Tacitus’s moralizing accounts of tyrannical rulers were coloured by his immediate experience of another, more recent tyrant. To what extent is his professional interest in the machinery of tyranny really just a reaction to the black years suffered under the emperor Domitian? Tacitus was not a novelist, of course, but the same pressures bear upon historiography as novels.
What, then, did I dislike about the three novels I mentioned above? I have no aversion to reading opinions about the state of the world, what happened yesterday, what’s happening today and what might happen tomorrow. I read journalism, cultural theory, editorials and polemics in the broadsheet newspapers and periodicals one likes to be seen reading in Starbucks (if one is a tosser). But the novel, I think, is not a form that easily accommodates current events – or opinions about current events, for that matter. Successful novels (I mean artistically successful) are never overtly polemical, never too theoretical, never too immediate or personal.
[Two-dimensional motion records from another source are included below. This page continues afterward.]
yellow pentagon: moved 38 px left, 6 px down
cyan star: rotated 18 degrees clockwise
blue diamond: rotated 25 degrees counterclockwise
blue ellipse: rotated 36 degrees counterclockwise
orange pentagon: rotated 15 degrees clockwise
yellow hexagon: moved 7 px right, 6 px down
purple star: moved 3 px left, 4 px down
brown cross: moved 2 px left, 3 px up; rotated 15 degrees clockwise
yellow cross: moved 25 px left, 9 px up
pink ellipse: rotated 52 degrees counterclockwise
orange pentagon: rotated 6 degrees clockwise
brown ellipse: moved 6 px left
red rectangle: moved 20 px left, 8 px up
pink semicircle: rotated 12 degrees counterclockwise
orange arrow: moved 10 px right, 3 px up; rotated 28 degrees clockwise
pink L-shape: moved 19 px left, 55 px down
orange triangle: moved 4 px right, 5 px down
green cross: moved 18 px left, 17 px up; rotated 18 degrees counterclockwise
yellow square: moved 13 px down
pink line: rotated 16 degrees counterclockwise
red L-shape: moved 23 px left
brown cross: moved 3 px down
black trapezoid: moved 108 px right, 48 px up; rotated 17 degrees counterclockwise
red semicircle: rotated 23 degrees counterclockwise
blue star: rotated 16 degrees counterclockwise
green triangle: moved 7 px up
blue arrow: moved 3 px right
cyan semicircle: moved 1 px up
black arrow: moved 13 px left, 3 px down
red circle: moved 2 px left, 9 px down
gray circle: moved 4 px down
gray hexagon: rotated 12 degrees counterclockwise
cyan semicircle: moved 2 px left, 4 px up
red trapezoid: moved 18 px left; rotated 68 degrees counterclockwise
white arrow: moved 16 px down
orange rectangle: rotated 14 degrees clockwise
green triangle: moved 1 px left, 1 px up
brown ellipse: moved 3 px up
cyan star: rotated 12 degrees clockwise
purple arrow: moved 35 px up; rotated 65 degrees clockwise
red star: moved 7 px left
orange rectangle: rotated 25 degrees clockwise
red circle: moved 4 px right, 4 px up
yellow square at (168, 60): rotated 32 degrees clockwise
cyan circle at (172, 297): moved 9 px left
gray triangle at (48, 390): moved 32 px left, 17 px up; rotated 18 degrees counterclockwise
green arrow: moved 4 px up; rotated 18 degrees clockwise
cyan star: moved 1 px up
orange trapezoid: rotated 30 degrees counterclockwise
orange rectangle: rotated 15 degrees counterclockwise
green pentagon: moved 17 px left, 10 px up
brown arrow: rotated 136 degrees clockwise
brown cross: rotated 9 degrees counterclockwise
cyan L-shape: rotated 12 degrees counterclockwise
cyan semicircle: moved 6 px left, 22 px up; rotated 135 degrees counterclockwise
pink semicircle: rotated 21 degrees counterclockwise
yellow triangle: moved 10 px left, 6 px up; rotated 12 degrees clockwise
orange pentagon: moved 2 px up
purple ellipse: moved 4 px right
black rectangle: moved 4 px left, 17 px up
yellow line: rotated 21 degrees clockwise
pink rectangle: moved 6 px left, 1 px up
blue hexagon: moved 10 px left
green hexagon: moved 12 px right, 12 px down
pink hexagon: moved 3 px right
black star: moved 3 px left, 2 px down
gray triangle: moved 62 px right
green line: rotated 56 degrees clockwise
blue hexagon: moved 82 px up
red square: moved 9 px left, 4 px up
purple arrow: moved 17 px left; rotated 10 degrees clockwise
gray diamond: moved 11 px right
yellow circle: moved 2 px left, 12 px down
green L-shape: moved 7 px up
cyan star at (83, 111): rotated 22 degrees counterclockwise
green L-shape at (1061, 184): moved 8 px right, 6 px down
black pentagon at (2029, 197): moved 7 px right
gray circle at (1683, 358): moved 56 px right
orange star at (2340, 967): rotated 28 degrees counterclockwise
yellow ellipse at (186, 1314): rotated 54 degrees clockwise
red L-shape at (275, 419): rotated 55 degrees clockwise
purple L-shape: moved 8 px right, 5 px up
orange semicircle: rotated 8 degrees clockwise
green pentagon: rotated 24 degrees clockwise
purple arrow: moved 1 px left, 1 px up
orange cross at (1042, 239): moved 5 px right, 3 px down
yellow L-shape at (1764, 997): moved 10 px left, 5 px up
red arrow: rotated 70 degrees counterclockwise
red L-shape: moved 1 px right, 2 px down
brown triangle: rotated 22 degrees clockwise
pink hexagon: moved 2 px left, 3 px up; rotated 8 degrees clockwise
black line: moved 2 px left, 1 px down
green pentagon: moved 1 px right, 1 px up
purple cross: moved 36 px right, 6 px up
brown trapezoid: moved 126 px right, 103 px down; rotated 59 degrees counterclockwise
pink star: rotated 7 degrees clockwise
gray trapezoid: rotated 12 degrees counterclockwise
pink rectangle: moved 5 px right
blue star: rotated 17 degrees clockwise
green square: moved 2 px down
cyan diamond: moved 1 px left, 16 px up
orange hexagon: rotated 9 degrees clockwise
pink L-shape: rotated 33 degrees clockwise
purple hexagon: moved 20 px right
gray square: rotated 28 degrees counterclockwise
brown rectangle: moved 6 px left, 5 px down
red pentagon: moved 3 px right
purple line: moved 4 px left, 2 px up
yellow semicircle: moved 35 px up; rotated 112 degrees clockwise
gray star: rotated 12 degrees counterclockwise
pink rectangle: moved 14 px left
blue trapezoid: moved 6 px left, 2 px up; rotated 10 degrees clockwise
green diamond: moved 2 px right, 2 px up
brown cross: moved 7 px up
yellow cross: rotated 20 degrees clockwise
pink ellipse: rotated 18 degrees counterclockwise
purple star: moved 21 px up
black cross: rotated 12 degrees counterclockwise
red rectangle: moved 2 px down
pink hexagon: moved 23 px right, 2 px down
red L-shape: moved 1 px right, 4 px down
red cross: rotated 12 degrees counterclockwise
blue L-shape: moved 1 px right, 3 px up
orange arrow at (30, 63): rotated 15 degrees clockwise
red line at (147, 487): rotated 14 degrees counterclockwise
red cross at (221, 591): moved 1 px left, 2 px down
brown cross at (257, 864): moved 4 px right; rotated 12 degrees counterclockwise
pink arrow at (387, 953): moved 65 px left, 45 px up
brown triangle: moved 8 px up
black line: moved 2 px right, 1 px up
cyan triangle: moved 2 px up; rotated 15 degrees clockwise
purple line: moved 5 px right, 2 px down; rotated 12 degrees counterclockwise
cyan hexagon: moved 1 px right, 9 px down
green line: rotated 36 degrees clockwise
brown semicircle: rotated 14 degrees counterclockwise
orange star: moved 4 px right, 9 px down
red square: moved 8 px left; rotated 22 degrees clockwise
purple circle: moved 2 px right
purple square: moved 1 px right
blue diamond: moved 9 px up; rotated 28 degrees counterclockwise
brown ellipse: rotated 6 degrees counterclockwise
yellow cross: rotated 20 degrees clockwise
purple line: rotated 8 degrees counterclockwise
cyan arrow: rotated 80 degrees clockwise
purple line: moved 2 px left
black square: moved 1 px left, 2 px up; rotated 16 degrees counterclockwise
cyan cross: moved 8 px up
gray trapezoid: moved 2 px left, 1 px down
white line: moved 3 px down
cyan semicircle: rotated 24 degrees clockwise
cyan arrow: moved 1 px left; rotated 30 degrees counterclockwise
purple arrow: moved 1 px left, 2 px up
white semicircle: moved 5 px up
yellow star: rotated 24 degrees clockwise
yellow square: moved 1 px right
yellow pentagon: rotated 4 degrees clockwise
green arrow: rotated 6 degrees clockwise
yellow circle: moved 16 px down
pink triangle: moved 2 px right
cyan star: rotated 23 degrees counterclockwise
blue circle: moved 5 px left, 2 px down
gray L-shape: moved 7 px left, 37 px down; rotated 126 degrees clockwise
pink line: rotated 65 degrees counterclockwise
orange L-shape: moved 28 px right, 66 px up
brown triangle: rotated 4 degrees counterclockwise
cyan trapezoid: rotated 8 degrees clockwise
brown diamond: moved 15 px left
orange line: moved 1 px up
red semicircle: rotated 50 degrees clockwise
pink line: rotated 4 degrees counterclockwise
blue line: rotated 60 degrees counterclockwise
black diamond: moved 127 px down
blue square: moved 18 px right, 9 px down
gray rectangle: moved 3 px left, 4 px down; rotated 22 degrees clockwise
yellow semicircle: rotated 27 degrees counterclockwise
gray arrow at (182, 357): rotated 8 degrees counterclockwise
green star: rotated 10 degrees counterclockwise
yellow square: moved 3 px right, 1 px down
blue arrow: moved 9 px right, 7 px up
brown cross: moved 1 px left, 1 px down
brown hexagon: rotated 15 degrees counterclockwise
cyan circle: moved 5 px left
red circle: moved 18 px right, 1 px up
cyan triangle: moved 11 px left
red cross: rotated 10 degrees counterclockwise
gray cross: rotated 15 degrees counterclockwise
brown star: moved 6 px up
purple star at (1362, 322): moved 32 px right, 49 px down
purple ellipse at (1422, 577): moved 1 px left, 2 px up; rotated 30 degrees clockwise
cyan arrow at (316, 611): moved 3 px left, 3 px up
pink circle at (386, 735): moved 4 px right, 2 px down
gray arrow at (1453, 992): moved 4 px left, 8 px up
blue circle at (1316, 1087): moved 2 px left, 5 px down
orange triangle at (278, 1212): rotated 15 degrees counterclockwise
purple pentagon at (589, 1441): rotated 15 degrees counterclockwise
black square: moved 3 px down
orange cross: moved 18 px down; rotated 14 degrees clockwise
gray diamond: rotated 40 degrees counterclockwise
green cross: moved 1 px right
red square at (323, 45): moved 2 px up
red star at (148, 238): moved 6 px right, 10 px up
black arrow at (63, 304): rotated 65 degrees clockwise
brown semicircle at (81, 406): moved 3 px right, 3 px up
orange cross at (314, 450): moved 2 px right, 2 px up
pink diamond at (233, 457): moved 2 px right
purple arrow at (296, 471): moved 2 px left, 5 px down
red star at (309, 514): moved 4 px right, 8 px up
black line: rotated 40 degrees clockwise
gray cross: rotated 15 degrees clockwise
Though we no longer have to think of novels as totalities, fully realised worlds in which no element is otiose and all contributes to the perfection of the form, we retain the (perhaps outmoded) conviction that a novel should represent a unity, an aesthetic whole. I think that the intrusion of the present, in all its stupid, brute meaninglessness, fractures that unity irreparably. It is not only a problem of perspective – of our blindness towards outcomes distorting our view of things – it is a question of form. If vision is style (and it is: ‘Le style,’ wrote Flaubert (I think), ‘est une vision du monde.’), I might call this an astigmatism of form.
The most successful political novel I’ve read recently has been Nicholson Baker’s Checkpoint. Why? Well, for one thing, it isn’t really a novel. It comes across at first as nothing more a balls-out polemic. But then, it strikes just the right balance between serious moralizing (in the best sense of the word) and taking the piss, both out of its targets and out of itself. None of the self-consciously earnest posturing we find in McEwan (and once or twice in Auster, at points where the characters suddenly – and in narrative terms, inexplicably – become a mouthpiece for the author’s anti-Bush rants), none of the knowing, affected sentimentality we get from Foer. There’s a refreshing honesty about the way Baker chose to engage with the current political scene – not by writing a novel, but by writing an amusing dramatized polemic and having the cheek to call it a novel. That honesty is not there in McEwan, Foer or Auster. Why? Because honesty has nothing to with the novel, and it is a mistake to try and make the novel do something it is not meant to do.